Across the road were a surprise: tenements. A little bit of Glasgow had somehow come adrift and escaped across the border. Their symmetry and stolidness pleased me; I wondered if they were as well preserved inside as they looked. I hoped they hadn't been subdivided into tiny bedsits.
Soon even the industry ended, and I had reached the Walney Channel. Wild winds tore at me as I looked out over the empty shore. The tip of Walney Island curved off in the distance, dotted with houses and industry.
If I take just one memory from Barrow, it'll be the skies. Huge, epic, rolling skies that stretch forever without anything to obstruct them. Sad skies, cold ones, vistas of loneliness and heartbreak. The sky and the town are suffused with melancholy. A beautiful, abandoned feeling. A town that's unwanted but industrious. It works hard, isolated, unattractive, on the edge of the world. I fell for its ugly face and its pretty soul.

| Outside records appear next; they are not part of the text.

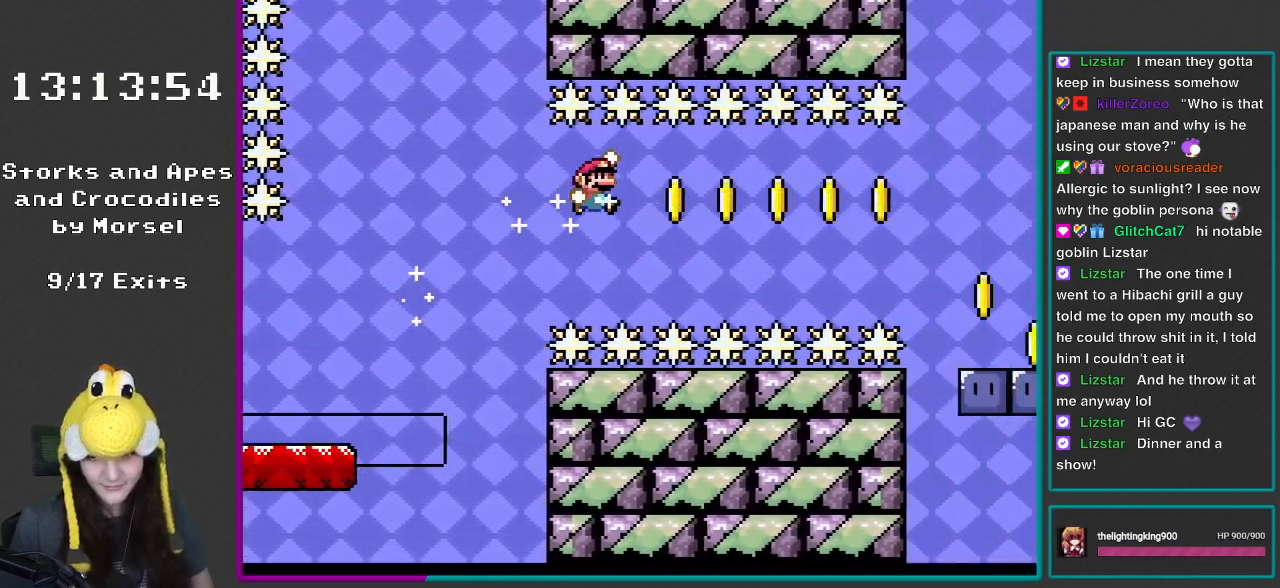
{"buttons": ["B", "Y"], "events": []}
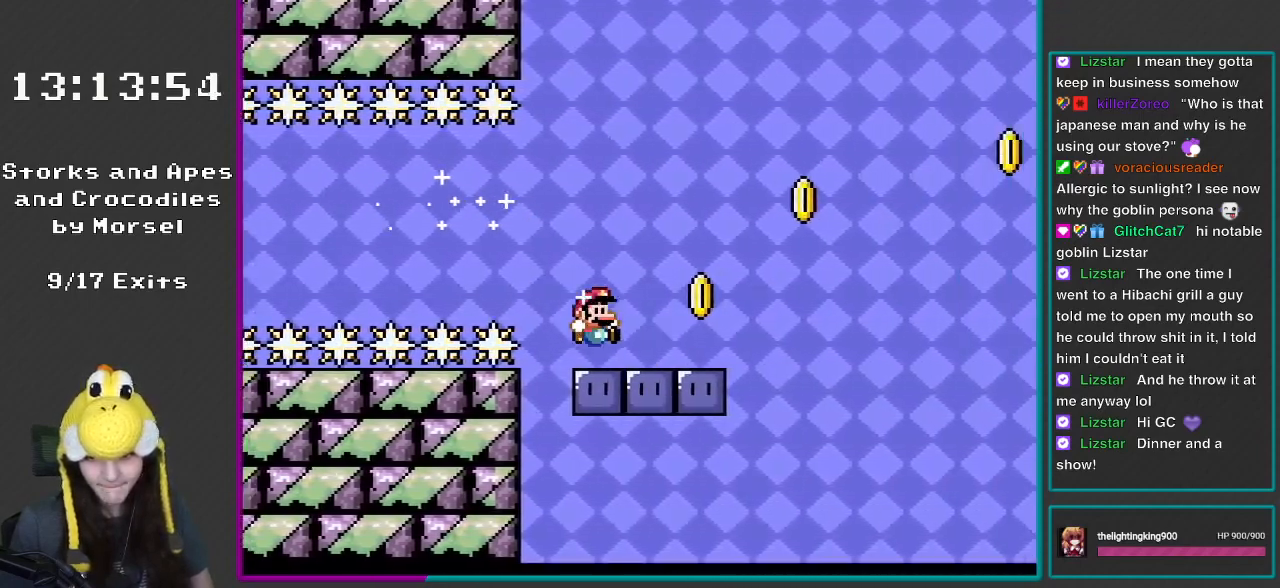
{"buttons": ["B", "Y"], "events": [[83, "B", "up"], [117, "Y", "up"], [183, "B", "down"], [183, "Y", "down"]]}
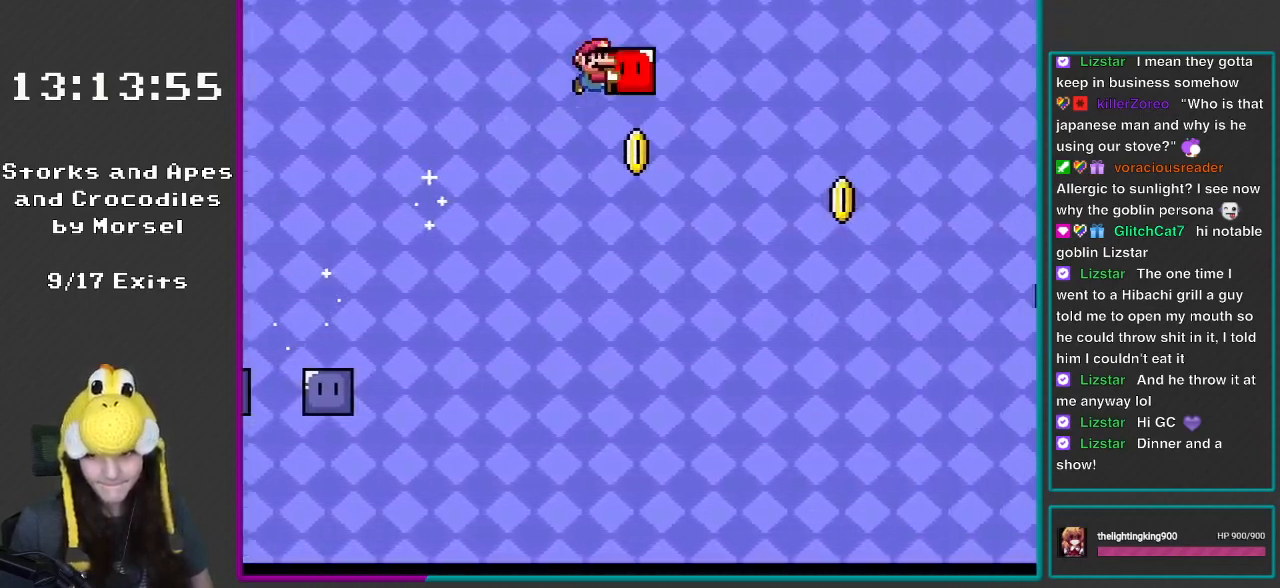
{"buttons": ["B", "Y"], "events": []}
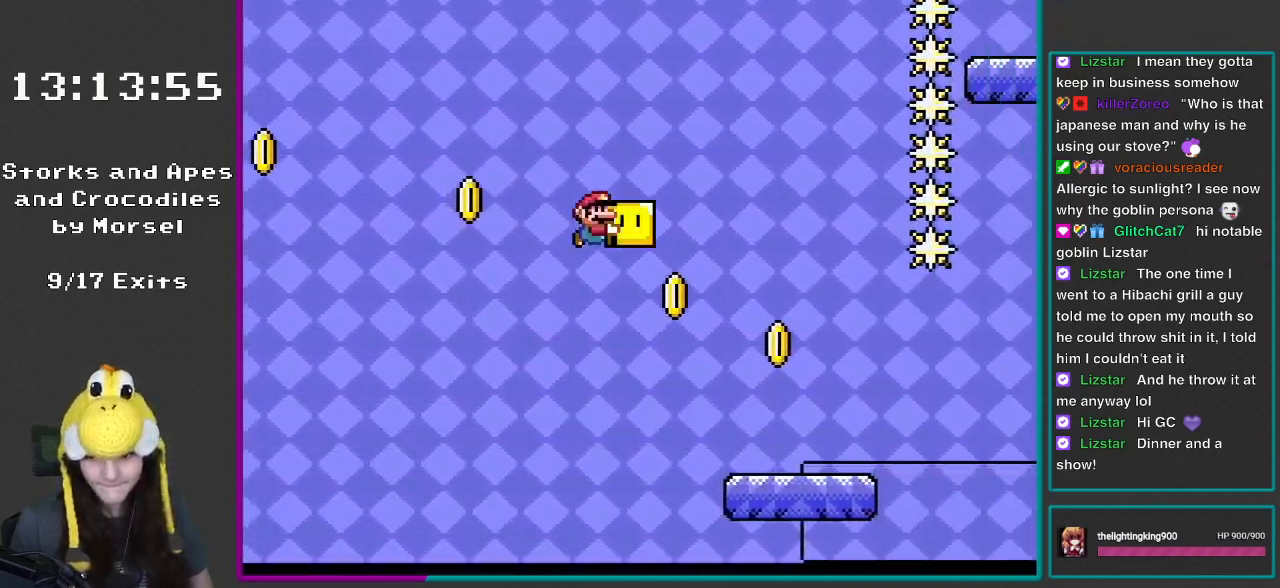
{"buttons": ["Y", "DPAD_RIGHT"], "events": [[283, "B", "up"], [283, "DPAD_LEFT", "down"], [417, "DPAD_LEFT", "up"], [483, "DPAD_RIGHT", "down"]]}
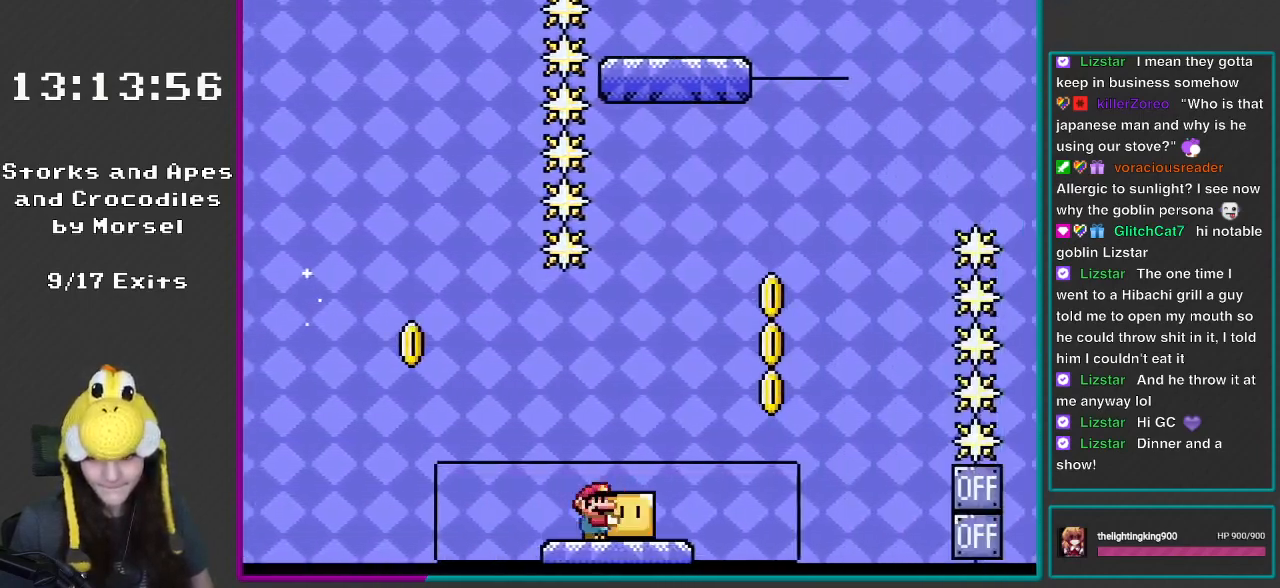
{"buttons": ["Y"], "events": [[67, "DPAD_RIGHT", "up"]]}
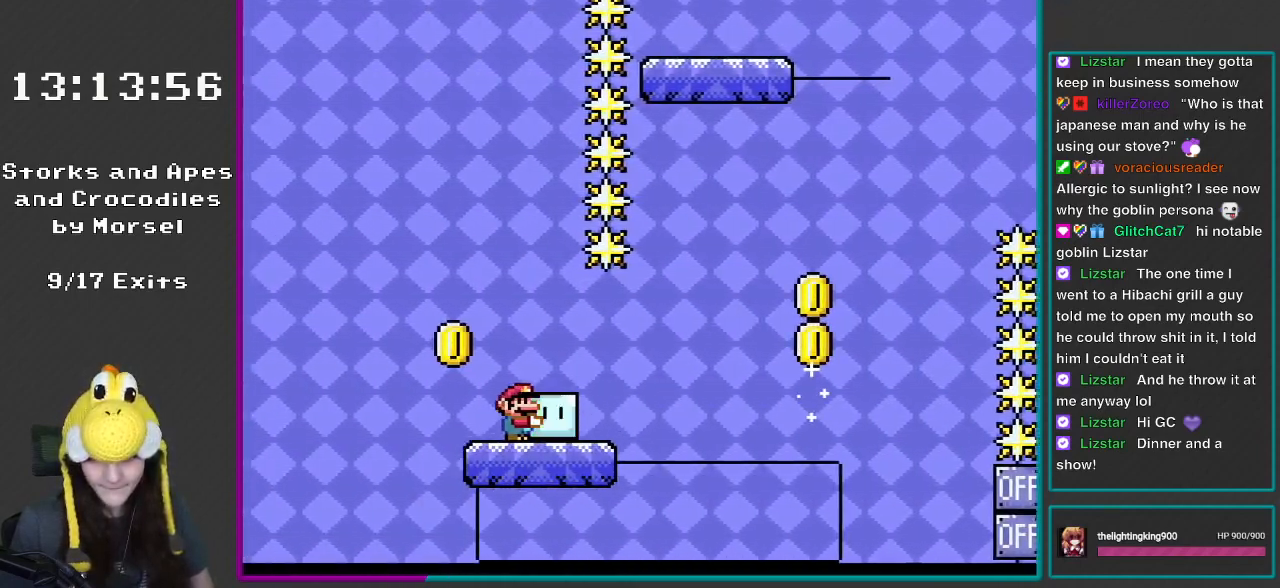
{"buttons": ["Y", "DPAD_RIGHT"], "events": [[483, "DPAD_RIGHT", "down"]]}
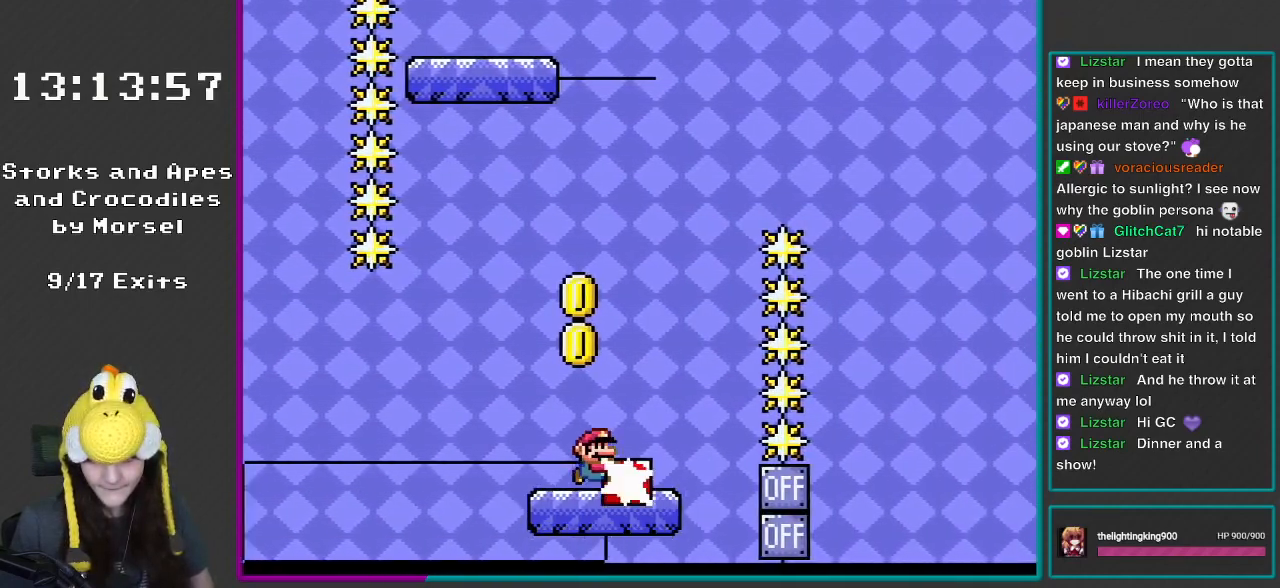
{"buttons": ["Y"], "events": [[150, "Y", "up"], [183, "DPAD_RIGHT", "up"], [183, "Y", "down"]]}
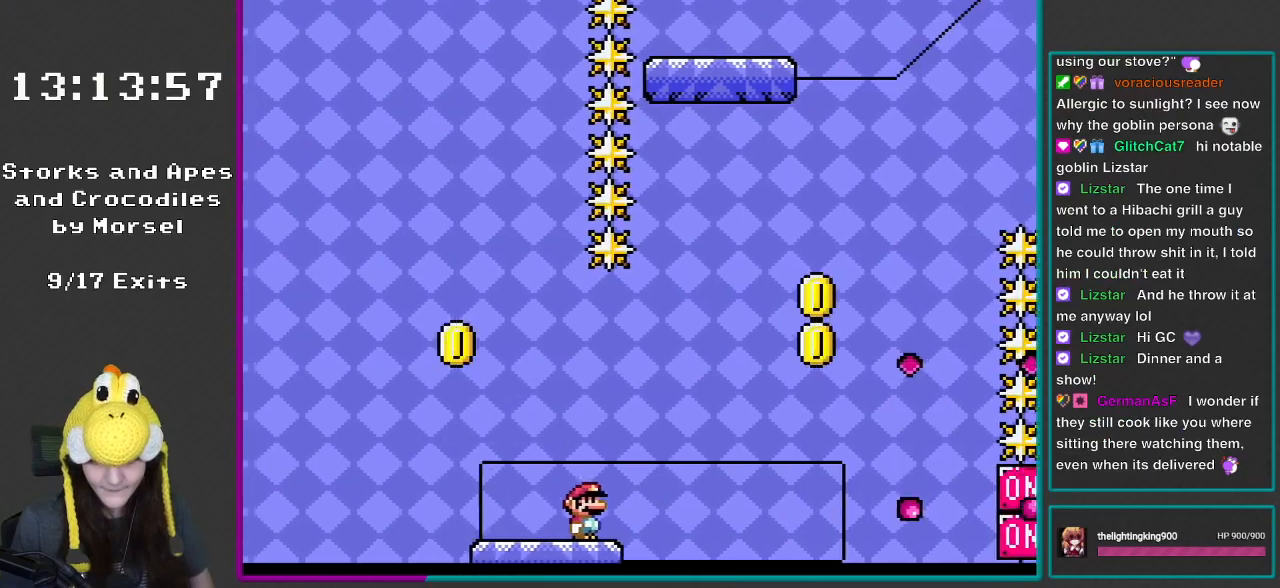
{"buttons": ["Y"], "events": [[117, "X", "down"], [117, "Y", "up"], [417, "X", "up"], [450, "Y", "down"]]}
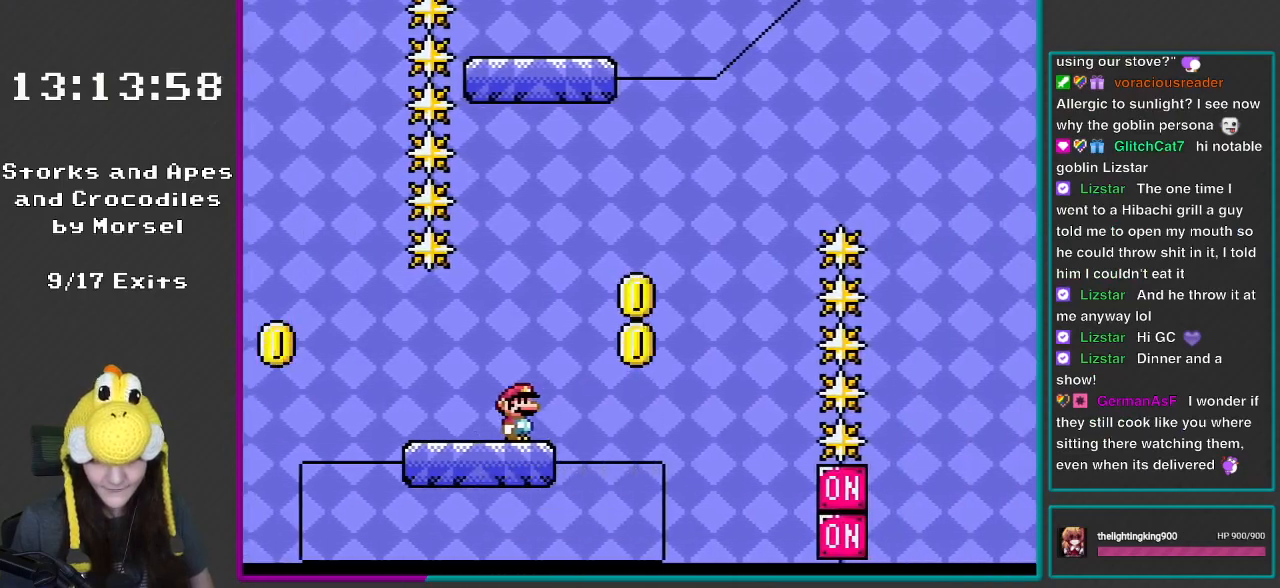
{"buttons": ["Y"], "events": []}
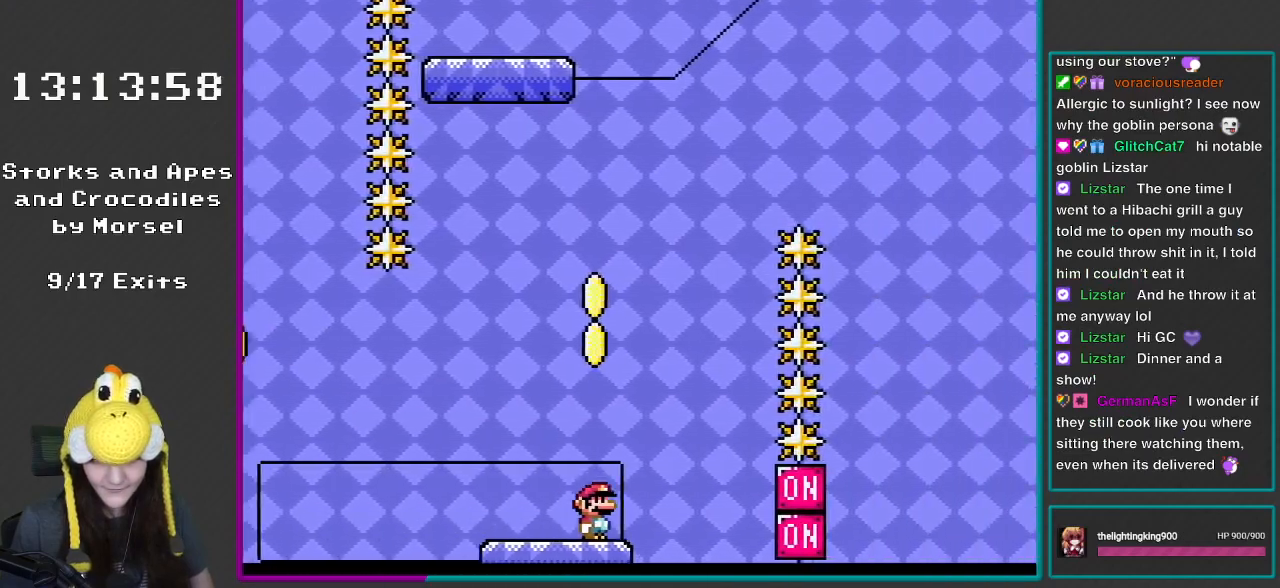
{"buttons": ["B", "Y"], "events": [[283, "B", "down"]]}
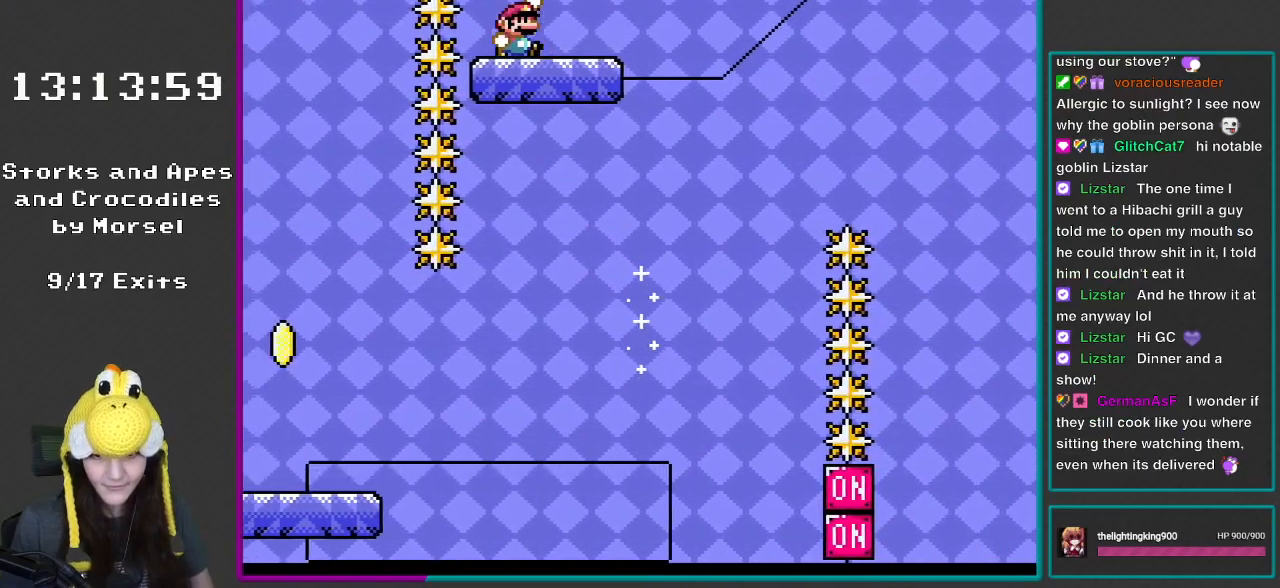
{"buttons": ["Y", "DPAD_LEFT"], "events": [[50, "DPAD_RIGHT", "down"], [383, "DPAD_RIGHT", "up"], [417, "DPAD_LEFT", "down"], [483, "B", "up"]]}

Back through Barrow Island, where the chip shops and Chinese takeaways were filling up, and across the dock bridge. The road back out to my hotel was astonishingly horrible. The old docks have been filled with retail sheds, ugly behemoths built out of tin. There was a never ending cube of a Tesco Extra, blaring its logo at passers by, turning its back on the town so that it could face the car park.
I never walked that way again, preferring the narrow back streets. The houses there were also ugly, embarrassingly so, but at least there was life. Kids on scooters. Women with pushchairs. A basketball court playing host to a noisy game of football (this is England: it doesn't matter how many hoops you put in, we're still going to use it for a kickabout).
For some reason, I'd always wanted to visit Barrow-in-Furness. I'm glad I finally made it.